The clinical trial on Vivitrol that was conducted in Russia found that 36 percent of those who got the medication stayed off opioids for the full six months, compared with 23 percent of those who got a placebo. Those on Vivitrol also reported fewer cravings.
But a group of experts responding to the Russia study said it did not adequately assess the risk of overdosing after going off Vivitrol, given that earlier studies in Australia had found overdose risk to be particularly high in people going off the pill form of the medication. The experts also questioned why Alkermes chose to conduct the study in Russia, where regulations on clinical trials are looser, and why it had compared Vivitrol with a placebo instead of with buprenorphine or methadone.
“Due to their established efficacy, methadone and buprenorphine are on the World Health Organization’s list of essential medications,” said Dr. David Fiellin, an addiction specialist at Yale. “Naltrexone and Vivitrol are not.”
He added that he wanted more information about what happens to addicts after they stop taking Vivitrol. Dr. Mark Publicker, a longtime addiction specialist in Portland, Me. echoed that concern, questioning how many people are staying on Vivitrol for more than a few months.
“People advocating for it on a public policy level are essentially denying the chronic nature of this disease,” he said. “They’re operating under the premise that you can give this medicine for a few months, and that will be adequate to cure this disease. That’s untrue.”
Factoring In Withdrawal
A complicating factor with Vivitrol is that addicts have to go through a complete detoxification before getting their first shot; if opioids are not cleared from their body, they will experience a harsh and potentially dangerous withdrawal.
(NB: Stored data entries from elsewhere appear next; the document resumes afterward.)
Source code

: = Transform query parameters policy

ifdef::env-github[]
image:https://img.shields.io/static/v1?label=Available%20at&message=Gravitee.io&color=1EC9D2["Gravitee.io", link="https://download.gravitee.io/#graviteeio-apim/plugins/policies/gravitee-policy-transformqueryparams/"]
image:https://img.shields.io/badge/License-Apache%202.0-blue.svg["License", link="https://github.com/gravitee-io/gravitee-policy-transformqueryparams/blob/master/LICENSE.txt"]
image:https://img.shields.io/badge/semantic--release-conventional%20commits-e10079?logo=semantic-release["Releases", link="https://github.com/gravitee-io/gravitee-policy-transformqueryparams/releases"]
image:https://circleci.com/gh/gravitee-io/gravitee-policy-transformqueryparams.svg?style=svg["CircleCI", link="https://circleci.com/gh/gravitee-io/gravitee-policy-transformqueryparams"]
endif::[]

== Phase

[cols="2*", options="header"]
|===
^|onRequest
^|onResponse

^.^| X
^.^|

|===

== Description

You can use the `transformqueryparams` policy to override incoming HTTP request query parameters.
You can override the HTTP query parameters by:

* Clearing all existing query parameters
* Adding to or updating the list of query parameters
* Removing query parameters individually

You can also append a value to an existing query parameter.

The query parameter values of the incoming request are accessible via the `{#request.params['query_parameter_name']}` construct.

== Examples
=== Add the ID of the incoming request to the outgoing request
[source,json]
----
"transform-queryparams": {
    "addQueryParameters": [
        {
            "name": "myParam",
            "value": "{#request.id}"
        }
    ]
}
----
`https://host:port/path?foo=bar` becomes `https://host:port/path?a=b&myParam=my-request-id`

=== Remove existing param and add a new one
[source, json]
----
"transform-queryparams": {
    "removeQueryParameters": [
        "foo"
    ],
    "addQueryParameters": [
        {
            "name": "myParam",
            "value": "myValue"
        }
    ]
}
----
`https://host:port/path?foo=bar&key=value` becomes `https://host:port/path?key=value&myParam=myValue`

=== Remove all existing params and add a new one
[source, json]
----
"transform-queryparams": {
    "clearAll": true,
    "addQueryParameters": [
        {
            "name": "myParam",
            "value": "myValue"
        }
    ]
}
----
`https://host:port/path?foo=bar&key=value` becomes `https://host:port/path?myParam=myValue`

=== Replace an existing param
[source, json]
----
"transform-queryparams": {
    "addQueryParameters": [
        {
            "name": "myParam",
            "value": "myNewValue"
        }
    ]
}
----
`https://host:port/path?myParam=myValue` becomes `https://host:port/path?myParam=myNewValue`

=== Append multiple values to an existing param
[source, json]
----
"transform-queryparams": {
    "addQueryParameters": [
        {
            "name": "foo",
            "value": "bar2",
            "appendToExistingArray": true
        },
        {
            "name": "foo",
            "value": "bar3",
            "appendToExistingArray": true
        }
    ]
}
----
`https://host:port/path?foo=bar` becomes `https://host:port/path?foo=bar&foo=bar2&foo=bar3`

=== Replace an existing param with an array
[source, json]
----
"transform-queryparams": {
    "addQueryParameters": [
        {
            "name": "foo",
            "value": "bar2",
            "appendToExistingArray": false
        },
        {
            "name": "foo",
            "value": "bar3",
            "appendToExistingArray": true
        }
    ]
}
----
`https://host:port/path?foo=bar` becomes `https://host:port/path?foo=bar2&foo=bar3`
This is why addicts doing time in jail or prison, who have no choice but to go through withdrawal once they are behind bars, are good candidates.
Raymond Tamasi, the president and founder of Gosnold on Cape Cod, a treatment center, said most of the center’s clients with opioid addiction now take Vivitrol instead of Suboxone and that it worked particularly well for those with less advanced addiction. Some have spent time at the Barnstable County jail, which gives a Vivitrol shot to addicted inmates just before releasing them.
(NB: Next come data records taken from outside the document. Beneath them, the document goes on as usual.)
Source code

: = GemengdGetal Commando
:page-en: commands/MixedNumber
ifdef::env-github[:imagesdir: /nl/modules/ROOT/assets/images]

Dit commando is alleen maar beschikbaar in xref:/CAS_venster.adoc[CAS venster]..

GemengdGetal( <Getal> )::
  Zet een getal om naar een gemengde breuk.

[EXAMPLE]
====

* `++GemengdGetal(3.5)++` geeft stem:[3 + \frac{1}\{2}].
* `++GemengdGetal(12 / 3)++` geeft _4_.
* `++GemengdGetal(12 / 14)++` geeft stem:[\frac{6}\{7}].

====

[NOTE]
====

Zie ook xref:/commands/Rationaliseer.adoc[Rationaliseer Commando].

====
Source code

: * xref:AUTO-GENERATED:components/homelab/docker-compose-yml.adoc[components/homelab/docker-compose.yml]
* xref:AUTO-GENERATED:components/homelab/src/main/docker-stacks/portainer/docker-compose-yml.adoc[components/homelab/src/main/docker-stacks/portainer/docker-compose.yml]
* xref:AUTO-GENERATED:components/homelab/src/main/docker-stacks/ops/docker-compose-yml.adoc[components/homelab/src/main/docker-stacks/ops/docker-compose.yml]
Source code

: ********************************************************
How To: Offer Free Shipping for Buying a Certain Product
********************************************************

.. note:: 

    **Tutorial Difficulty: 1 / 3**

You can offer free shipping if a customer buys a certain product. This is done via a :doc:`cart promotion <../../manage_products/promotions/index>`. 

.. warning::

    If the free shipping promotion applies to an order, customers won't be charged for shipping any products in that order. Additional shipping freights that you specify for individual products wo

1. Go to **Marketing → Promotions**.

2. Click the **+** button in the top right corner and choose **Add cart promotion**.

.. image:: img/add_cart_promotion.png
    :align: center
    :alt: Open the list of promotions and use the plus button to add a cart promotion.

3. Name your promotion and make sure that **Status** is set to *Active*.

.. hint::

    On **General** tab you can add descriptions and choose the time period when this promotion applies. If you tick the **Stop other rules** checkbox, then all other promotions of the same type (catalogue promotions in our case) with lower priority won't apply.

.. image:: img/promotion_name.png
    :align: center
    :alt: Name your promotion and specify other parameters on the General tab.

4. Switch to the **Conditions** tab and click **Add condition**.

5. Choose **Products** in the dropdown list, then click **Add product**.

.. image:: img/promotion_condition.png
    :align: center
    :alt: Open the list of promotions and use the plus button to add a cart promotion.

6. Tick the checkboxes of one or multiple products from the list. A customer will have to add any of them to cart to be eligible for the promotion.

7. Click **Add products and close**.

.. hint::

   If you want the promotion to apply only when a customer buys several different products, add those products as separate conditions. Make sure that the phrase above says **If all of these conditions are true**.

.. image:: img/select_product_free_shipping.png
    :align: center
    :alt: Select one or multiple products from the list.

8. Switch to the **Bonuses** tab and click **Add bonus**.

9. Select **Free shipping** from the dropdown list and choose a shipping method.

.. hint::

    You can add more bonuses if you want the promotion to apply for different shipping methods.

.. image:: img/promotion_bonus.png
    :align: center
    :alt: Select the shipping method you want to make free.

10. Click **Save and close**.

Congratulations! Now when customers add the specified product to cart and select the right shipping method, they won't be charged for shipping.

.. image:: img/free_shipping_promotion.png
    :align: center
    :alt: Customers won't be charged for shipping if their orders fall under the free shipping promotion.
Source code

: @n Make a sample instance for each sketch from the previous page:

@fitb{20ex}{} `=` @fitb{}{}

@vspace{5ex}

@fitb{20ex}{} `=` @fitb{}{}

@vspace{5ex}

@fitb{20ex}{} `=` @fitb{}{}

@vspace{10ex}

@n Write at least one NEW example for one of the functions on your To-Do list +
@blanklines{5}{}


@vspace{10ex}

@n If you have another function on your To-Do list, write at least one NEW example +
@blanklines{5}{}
But despite having a place to come for injections and counseling, most of Gosnold’s Vivitrol patients drop out after three or four months, Mr. Tamasi said.
Dr. Volkow said she was “very concerned” about Suboxone being used illicitly, but that she thought most people who did so were trying to avoid going through withdrawal, adding that the high it can provide is “far from ideal” for addicts used to heroin or oxycodone.
Too often, no medication works for long, especially if the person taking it is not getting behavioral therapy and other help. Patti Phelps, a retired bank administrator in Cincinnati, lost her son Andrew to a heroin overdose two years ago after neither Suboxone nor Vivitrol helped him overcome the urge to get high.
“Nothing helped him with the cravings,” Ms. Phelps said, adding that Mr. Phelps, who died at 20, had stuck with Suboxone for three months and Vivitrol for only one, during which he injected heroin despite the medication’s blocking effect.
“The Vivitrol people buy billboards here in Cincinnati, selling it, ‘This is going to solve all your problems,’” she said. “And maybe it does for some. But it didn’t for him.”